In 2012, Advanced Bioscience Laboratories received $1,052,178 from the NIH to develop “promising products when such products emerge from investigator-initiated research studies.”21 The same year, NIH gave $2,120,235 to California University San Diego at La Jolla to “discover, characterize, and support preclinical testing of new adjuvant candidates [for vaccines] based upon triggering of the human innate immune system.”22
Between 2009 and 2014, NIH also gave a cool million to Alexander Biodiscoveries, LLC for studies “directed at developing new drugs that can combat influenza virus” plus another one million dollars to Corixa Corporation to “discover, characterize, and support preclinical testing of new adjuvant candidates based upon triggering of the human innate immune system.”23 24 Generous grants were also given to Multimeric Biotherapeutics and other biotech companies to improve their profits and marketability of their vaccines on the public’s dime.25
Finally, for years, the National Institute on Drug Abuse (NIDA), part of NIH, has handed millions of dollars to the pharmaceutical industry to develop a vaccine to treat cocaine and meth addiction despite the contention of non-industry recovery experts that addiction is not just a physical disease but an emotional and spiritual one too and, thus, not very amenable to a vaccine or other physical treatment.26 Intervexion Therapeutics, for example, has received grants for several years in a row to develop “a methamphetamine conjugate vaccine.”

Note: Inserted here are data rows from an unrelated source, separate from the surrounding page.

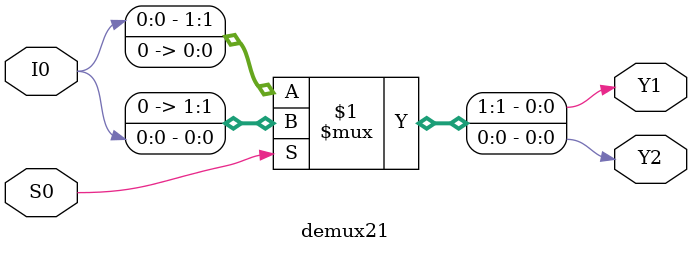
<source format=v>
module demux21(
	input I0,
	input S0,
	output Y1,
	output Y2
);
	assign {Y1,Y2} = S0 ? {1'b0,I0} : {I0,1'b0};
endmodule
</source>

While the vaccine industry loves to present itself as “life saving,” addiction vaccines that target a defined population seem more like for-profit designer drugs than vaccines for preventing contagious diseases that affect the broader public. Addiction vaccines also suggest a deep misunderstanding of the process of addiction itself, as most people with drug cravings who want to get high on meth, are unlikely to seek or even accept a vaccine that would “block or slow the rate at which METH enters the brain, [and] shield the user from METH’s rewarding and toxic effects,” as the grant naively reads.27
In funding the marketing of vaccines, improving vaccine makers’ bottom line and soliciting addiction vaccines, the NIH clearly is lavishing taxpayer dollars on an already very profitable vaccine industry.